Data records section start
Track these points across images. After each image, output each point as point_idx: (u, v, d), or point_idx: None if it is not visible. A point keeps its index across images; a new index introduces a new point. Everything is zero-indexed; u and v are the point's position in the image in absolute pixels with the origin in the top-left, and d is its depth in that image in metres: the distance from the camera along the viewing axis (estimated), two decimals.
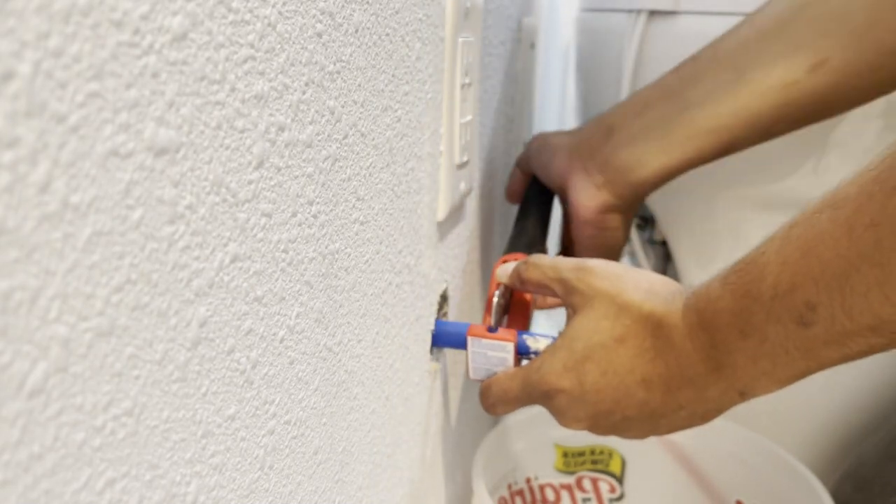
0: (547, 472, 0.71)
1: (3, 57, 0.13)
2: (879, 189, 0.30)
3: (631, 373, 0.40)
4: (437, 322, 0.50)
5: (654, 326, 0.39)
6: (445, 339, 0.49)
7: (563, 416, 0.43)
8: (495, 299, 0.52)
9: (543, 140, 0.63)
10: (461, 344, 0.49)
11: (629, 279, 0.42)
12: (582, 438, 0.70)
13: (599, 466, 0.72)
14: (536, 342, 0.47)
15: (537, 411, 0.66)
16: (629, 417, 0.41)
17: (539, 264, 0.46)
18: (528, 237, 0.61)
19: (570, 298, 0.44)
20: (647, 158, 0.55)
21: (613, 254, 0.61)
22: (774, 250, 0.35)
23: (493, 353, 0.47)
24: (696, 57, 0.55)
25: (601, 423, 0.42)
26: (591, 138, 0.58)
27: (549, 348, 0.43)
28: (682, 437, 0.68)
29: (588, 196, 0.58)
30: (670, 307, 0.39)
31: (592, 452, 0.72)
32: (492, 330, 0.48)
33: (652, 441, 0.68)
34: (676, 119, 0.54)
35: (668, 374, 0.39)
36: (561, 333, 0.43)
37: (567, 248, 0.63)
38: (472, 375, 0.49)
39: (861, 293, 0.31)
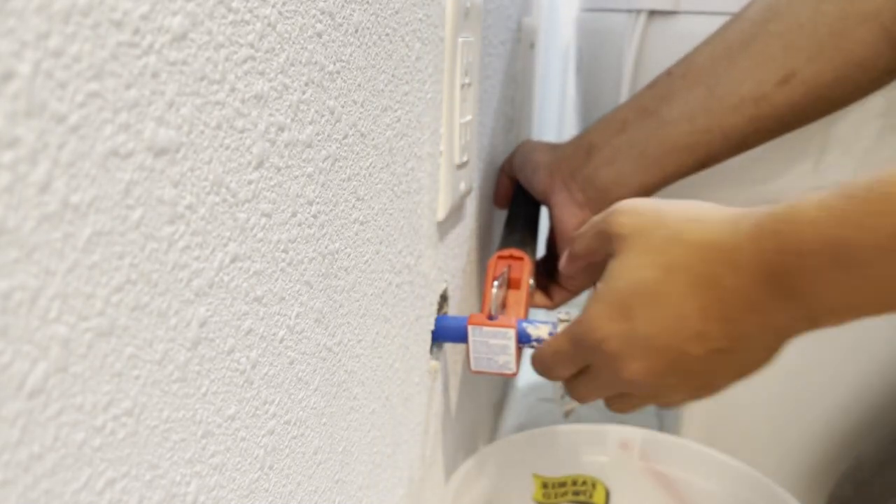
0: None
1: (3, 57, 0.13)
2: None
3: (685, 301, 0.36)
4: (438, 317, 0.50)
5: (707, 251, 0.36)
6: (446, 333, 0.50)
7: (619, 365, 0.39)
8: (493, 290, 0.52)
9: (526, 154, 0.64)
10: (461, 337, 0.49)
11: (669, 209, 0.39)
12: (562, 468, 0.67)
13: (581, 498, 0.68)
14: (537, 329, 0.47)
15: (513, 438, 0.64)
16: (687, 354, 0.37)
17: (580, 232, 0.44)
18: (519, 234, 0.61)
19: (608, 247, 0.41)
20: (627, 177, 0.56)
21: (598, 267, 0.61)
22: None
23: (494, 342, 0.47)
24: (669, 72, 0.56)
25: (660, 364, 0.38)
26: (571, 157, 0.59)
27: (591, 297, 0.40)
28: (670, 468, 0.66)
29: (570, 213, 0.59)
30: (734, 227, 0.36)
31: (574, 483, 0.68)
32: (492, 318, 0.48)
33: (638, 471, 0.67)
34: (653, 137, 0.55)
35: (730, 299, 0.36)
36: (601, 280, 0.40)
37: (554, 256, 0.64)
38: (472, 366, 0.49)
39: None
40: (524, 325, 0.47)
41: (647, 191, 0.57)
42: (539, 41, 0.96)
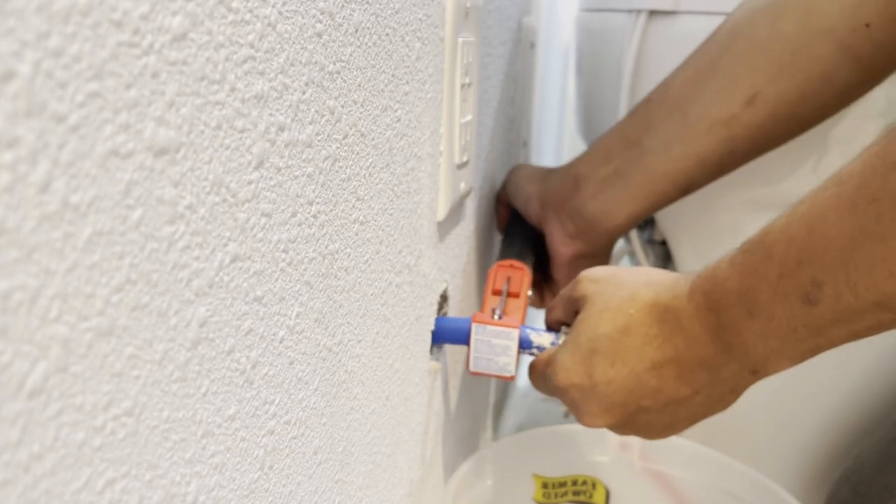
0: None
1: (3, 57, 0.13)
2: (881, 163, 0.30)
3: (640, 360, 0.39)
4: (437, 319, 0.50)
5: (659, 312, 0.40)
6: (446, 334, 0.50)
7: (579, 412, 0.43)
8: (495, 296, 0.52)
9: (518, 183, 0.65)
10: (462, 339, 0.49)
11: (625, 275, 0.42)
12: (562, 468, 0.67)
13: (582, 498, 0.68)
14: (539, 337, 0.47)
15: (513, 438, 0.65)
16: (645, 408, 0.40)
17: (553, 303, 0.48)
18: (517, 247, 0.63)
19: (574, 307, 0.45)
20: (614, 207, 0.58)
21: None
22: (779, 228, 0.35)
23: (497, 341, 0.47)
24: (648, 99, 0.57)
25: (618, 417, 0.41)
26: (560, 189, 0.60)
27: (558, 347, 0.44)
28: (670, 468, 0.66)
29: (563, 243, 0.60)
30: (675, 292, 0.39)
31: (574, 483, 0.68)
32: (497, 317, 0.48)
33: (638, 471, 0.67)
34: (636, 167, 0.56)
35: (679, 357, 0.39)
36: (567, 333, 0.44)
37: (548, 277, 0.65)
38: (472, 367, 0.49)
39: (865, 269, 0.31)
40: (527, 330, 0.47)
41: (634, 219, 0.58)
42: (539, 41, 0.96)
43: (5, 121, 0.13)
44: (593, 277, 0.44)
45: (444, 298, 0.52)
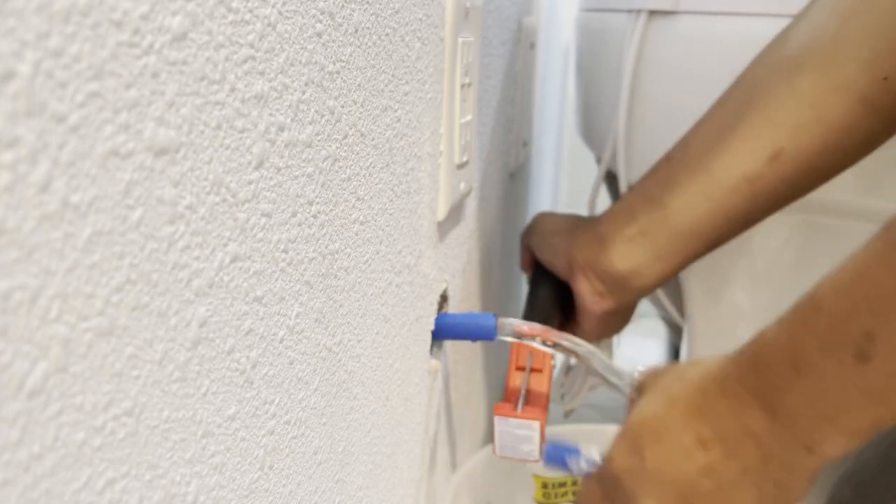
0: None
1: (3, 57, 0.13)
2: None
3: (685, 431, 0.38)
4: (438, 316, 0.50)
5: (705, 383, 0.38)
6: (447, 330, 0.50)
7: (634, 502, 0.40)
8: (518, 375, 0.53)
9: (544, 236, 0.64)
10: (463, 334, 0.49)
11: (677, 366, 0.43)
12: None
13: None
14: (577, 463, 0.47)
15: None
16: (700, 488, 0.37)
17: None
18: (541, 311, 0.62)
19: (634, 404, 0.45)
20: (644, 268, 0.57)
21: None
22: (829, 280, 0.33)
23: (520, 432, 0.50)
24: (669, 157, 0.56)
25: (671, 502, 0.39)
26: (586, 248, 0.59)
27: (614, 437, 0.43)
28: None
29: (592, 302, 0.59)
30: (724, 361, 0.38)
31: (574, 483, 0.68)
32: (517, 408, 0.50)
33: None
34: (661, 227, 0.56)
35: (723, 426, 0.36)
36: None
37: (570, 316, 0.65)
38: (498, 452, 0.51)
39: None
40: (565, 455, 0.47)
41: (665, 277, 0.57)
42: (539, 41, 0.96)
43: (5, 121, 0.13)
44: (652, 370, 0.44)
45: (444, 298, 0.52)
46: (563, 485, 0.68)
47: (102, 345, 0.17)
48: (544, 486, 0.67)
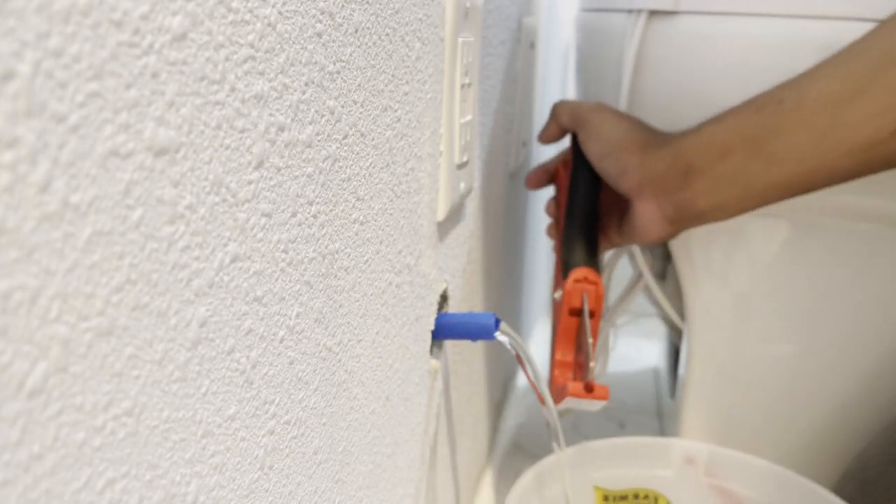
0: None
1: (3, 57, 0.13)
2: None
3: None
4: (439, 315, 0.50)
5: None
6: (448, 330, 0.50)
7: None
8: (587, 346, 0.51)
9: (610, 144, 0.61)
10: (464, 334, 0.49)
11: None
12: (625, 482, 0.66)
13: None
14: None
15: (573, 452, 0.63)
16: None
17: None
18: (585, 241, 0.59)
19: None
20: (728, 206, 0.56)
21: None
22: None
23: (586, 406, 0.50)
24: (781, 100, 0.54)
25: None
26: (666, 175, 0.57)
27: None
28: (737, 485, 0.64)
29: (657, 227, 0.58)
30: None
31: (636, 496, 0.66)
32: (588, 387, 0.49)
33: (704, 487, 0.65)
34: (761, 173, 0.54)
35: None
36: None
37: (597, 209, 0.63)
38: (555, 405, 0.51)
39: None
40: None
41: (737, 216, 0.57)
42: (539, 41, 0.96)
43: (5, 121, 0.13)
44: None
45: (444, 298, 0.52)
46: (624, 498, 0.67)
47: (102, 345, 0.17)
48: (605, 498, 0.66)
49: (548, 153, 1.28)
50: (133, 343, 0.18)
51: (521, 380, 1.11)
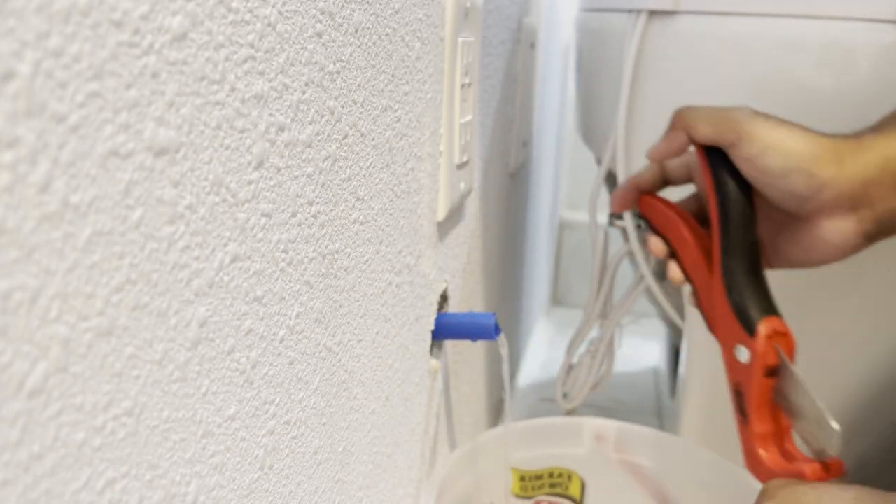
0: (504, 497, 0.68)
1: (3, 57, 0.13)
2: None
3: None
4: (439, 315, 0.50)
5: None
6: (448, 330, 0.50)
7: None
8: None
9: (795, 155, 0.48)
10: (465, 334, 0.49)
11: (814, 489, 0.45)
12: (540, 461, 0.68)
13: (558, 490, 0.69)
14: None
15: (492, 433, 0.64)
16: None
17: None
18: (760, 284, 0.50)
19: None
20: None
21: None
22: None
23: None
24: None
25: None
26: (874, 184, 0.49)
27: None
28: (645, 460, 0.66)
29: (847, 247, 0.50)
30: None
31: (551, 475, 0.68)
32: (827, 469, 0.46)
33: (613, 463, 0.67)
34: None
35: None
36: None
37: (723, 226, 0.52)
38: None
39: None
40: None
41: None
42: (539, 41, 0.96)
43: (5, 121, 0.13)
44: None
45: (444, 298, 0.52)
46: (539, 477, 0.68)
47: (102, 345, 0.17)
48: (522, 478, 0.68)
49: (547, 153, 1.28)
50: (133, 343, 0.18)
51: (521, 380, 1.11)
Data records section end
Write out the listing word for word, omitting the pictures it holds.

Track these points across images. After each image, output each point as point_idx: (u, v, d), or point_idx: None if it is not visible. A point keeps its index across images; a new index introduces a new point. Everything is zero-indexed; u and v are the point's position in the image in absolute pixels with the origin in the top-left, and d is its depth in that image in metres: the distance from the camera along the viewing axis (estimated), two decimals.
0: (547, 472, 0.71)
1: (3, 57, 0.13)
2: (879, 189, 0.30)
3: (631, 373, 0.40)
4: (437, 322, 0.50)
5: (654, 326, 0.39)
6: (445, 339, 0.49)
7: (563, 416, 0.43)
8: (495, 299, 0.52)
9: (543, 140, 0.63)
10: (461, 344, 0.49)
11: (629, 279, 0.42)
12: (582, 438, 0.70)
13: (599, 466, 0.72)
14: (536, 342, 0.47)
15: (537, 411, 0.66)
16: (629, 417, 0.41)
17: (539, 264, 0.46)
18: (528, 237, 0.61)
19: (570, 298, 0.44)
20: (647, 158, 0.55)
21: (613, 254, 0.61)
22: (774, 250, 0.35)
23: (493, 353, 0.47)
24: (696, 57, 0.55)
25: (601, 423, 0.42)
26: (591, 138, 0.58)
27: (549, 348, 0.43)
28: (682, 437, 0.68)
29: (588, 196, 0.58)
30: (670, 307, 0.39)
31: (592, 452, 0.72)
32: (492, 330, 0.48)
33: (652, 441, 0.68)
34: (676, 119, 0.54)
35: (668, 374, 0.39)
36: (561, 333, 0.43)
37: (567, 248, 0.63)
38: (472, 375, 0.49)
39: (861, 293, 0.31)
0: None
1: (3, 57, 0.13)
2: None
3: (685, 301, 0.36)
4: (438, 317, 0.50)
5: (707, 251, 0.36)
6: (446, 333, 0.50)
7: (619, 365, 0.39)
8: (493, 290, 0.52)
9: (526, 154, 0.64)
10: (461, 337, 0.49)
11: (669, 209, 0.39)
12: (562, 468, 0.67)
13: (581, 498, 0.68)
14: (537, 329, 0.47)
15: (513, 438, 0.64)
16: (687, 354, 0.37)
17: (580, 232, 0.44)
18: (519, 234, 0.61)
19: (608, 247, 0.41)
20: (627, 177, 0.56)
21: (598, 267, 0.61)
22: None
23: (494, 342, 0.47)
24: (669, 72, 0.56)
25: (660, 364, 0.38)
26: (571, 157, 0.59)
27: (591, 297, 0.40)
28: (670, 468, 0.66)
29: (570, 213, 0.59)
30: (734, 227, 0.36)
31: (574, 483, 0.68)
32: (492, 318, 0.48)
33: (638, 471, 0.67)
34: (653, 137, 0.55)
35: (730, 299, 0.36)
36: (601, 280, 0.40)
37: (554, 256, 0.64)
38: (472, 366, 0.49)
39: None
40: (524, 325, 0.47)
41: (647, 191, 0.57)
42: (539, 41, 0.96)
0: None
1: (3, 57, 0.13)
2: (881, 163, 0.30)
3: (640, 360, 0.39)
4: (437, 319, 0.50)
5: (659, 312, 0.40)
6: (446, 334, 0.50)
7: (579, 412, 0.43)
8: (495, 296, 0.52)
9: (518, 183, 0.65)
10: (462, 339, 0.49)
11: (625, 275, 0.42)
12: (562, 468, 0.67)
13: (582, 498, 0.68)
14: (539, 337, 0.47)
15: (513, 438, 0.65)
16: (645, 408, 0.40)
17: (553, 303, 0.48)
18: (517, 247, 0.63)
19: (574, 307, 0.45)
20: (614, 207, 0.58)
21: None
22: (779, 228, 0.35)
23: (497, 341, 0.47)
24: (648, 99, 0.57)
25: (618, 417, 0.41)
26: (560, 189, 0.60)
27: (558, 347, 0.44)
28: (670, 468, 0.66)
29: (563, 243, 0.60)
30: (675, 292, 0.39)
31: (574, 483, 0.68)
32: (497, 317, 0.48)
33: (638, 471, 0.67)
34: (636, 167, 0.56)
35: (679, 357, 0.39)
36: (567, 333, 0.44)
37: (548, 277, 0.65)
38: (472, 367, 0.49)
39: (865, 269, 0.31)
40: (527, 330, 0.47)
41: (634, 219, 0.58)
42: (539, 41, 0.96)
43: (5, 121, 0.13)
44: (593, 277, 0.44)
45: (444, 298, 0.52)
0: None
1: (3, 57, 0.13)
2: None
3: (685, 431, 0.38)
4: (438, 316, 0.50)
5: (705, 383, 0.38)
6: (447, 330, 0.50)
7: (634, 502, 0.40)
8: (518, 375, 0.53)
9: (544, 236, 0.64)
10: (463, 334, 0.49)
11: (677, 366, 0.43)
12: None
13: None
14: (577, 463, 0.47)
15: None
16: (700, 488, 0.37)
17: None
18: (541, 311, 0.62)
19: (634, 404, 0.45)
20: (644, 268, 0.57)
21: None
22: (829, 280, 0.33)
23: (520, 432, 0.50)
24: (669, 157, 0.56)
25: (671, 502, 0.39)
26: (586, 248, 0.59)
27: (614, 437, 0.43)
28: None
29: (592, 302, 0.59)
30: (724, 361, 0.38)
31: (574, 483, 0.68)
32: (517, 408, 0.50)
33: None
34: (661, 227, 0.56)
35: (723, 426, 0.36)
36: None
37: (570, 316, 0.65)
38: (498, 452, 0.51)
39: None
40: (565, 455, 0.47)
41: (665, 277, 0.57)
42: (539, 41, 0.96)
43: (5, 121, 0.13)
44: (652, 370, 0.44)
45: (444, 298, 0.52)
46: (563, 485, 0.68)
47: (102, 345, 0.17)
48: (544, 486, 0.67)
0: None
1: (3, 57, 0.13)
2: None
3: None
4: (439, 315, 0.50)
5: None
6: (448, 330, 0.50)
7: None
8: (587, 346, 0.51)
9: (610, 144, 0.61)
10: (464, 334, 0.49)
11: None
12: (625, 482, 0.66)
13: None
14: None
15: (573, 452, 0.63)
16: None
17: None
18: (585, 241, 0.59)
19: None
20: (728, 206, 0.56)
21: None
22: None
23: (586, 406, 0.50)
24: (781, 100, 0.54)
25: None
26: (666, 175, 0.57)
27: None
28: (737, 485, 0.64)
29: (657, 227, 0.58)
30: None
31: (636, 496, 0.66)
32: (588, 387, 0.49)
33: (704, 487, 0.65)
34: (761, 173, 0.54)
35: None
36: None
37: (597, 209, 0.63)
38: (555, 405, 0.51)
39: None
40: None
41: (737, 216, 0.57)
42: (539, 41, 0.96)
43: (5, 121, 0.13)
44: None
45: (444, 298, 0.52)
46: (624, 498, 0.67)
47: (102, 345, 0.17)
48: (605, 498, 0.66)
49: (548, 153, 1.28)
50: (133, 343, 0.18)
51: (521, 380, 1.11)
0: (504, 497, 0.68)
1: (3, 57, 0.13)
2: None
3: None
4: (439, 315, 0.50)
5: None
6: (448, 330, 0.50)
7: None
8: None
9: (795, 155, 0.48)
10: (465, 334, 0.49)
11: (814, 489, 0.45)
12: (540, 461, 0.68)
13: (558, 490, 0.69)
14: None
15: (492, 433, 0.64)
16: None
17: None
18: (760, 284, 0.50)
19: None
20: None
21: None
22: None
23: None
24: None
25: None
26: (874, 184, 0.49)
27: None
28: (645, 460, 0.66)
29: (847, 247, 0.50)
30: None
31: (551, 475, 0.68)
32: (827, 469, 0.46)
33: (613, 463, 0.67)
34: None
35: None
36: None
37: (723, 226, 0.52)
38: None
39: None
40: None
41: None
42: (539, 41, 0.96)
43: (5, 121, 0.13)
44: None
45: (444, 298, 0.52)
46: (539, 477, 0.68)
47: (102, 345, 0.17)
48: (522, 478, 0.68)
49: (547, 153, 1.28)
50: (133, 343, 0.18)
51: (521, 380, 1.11)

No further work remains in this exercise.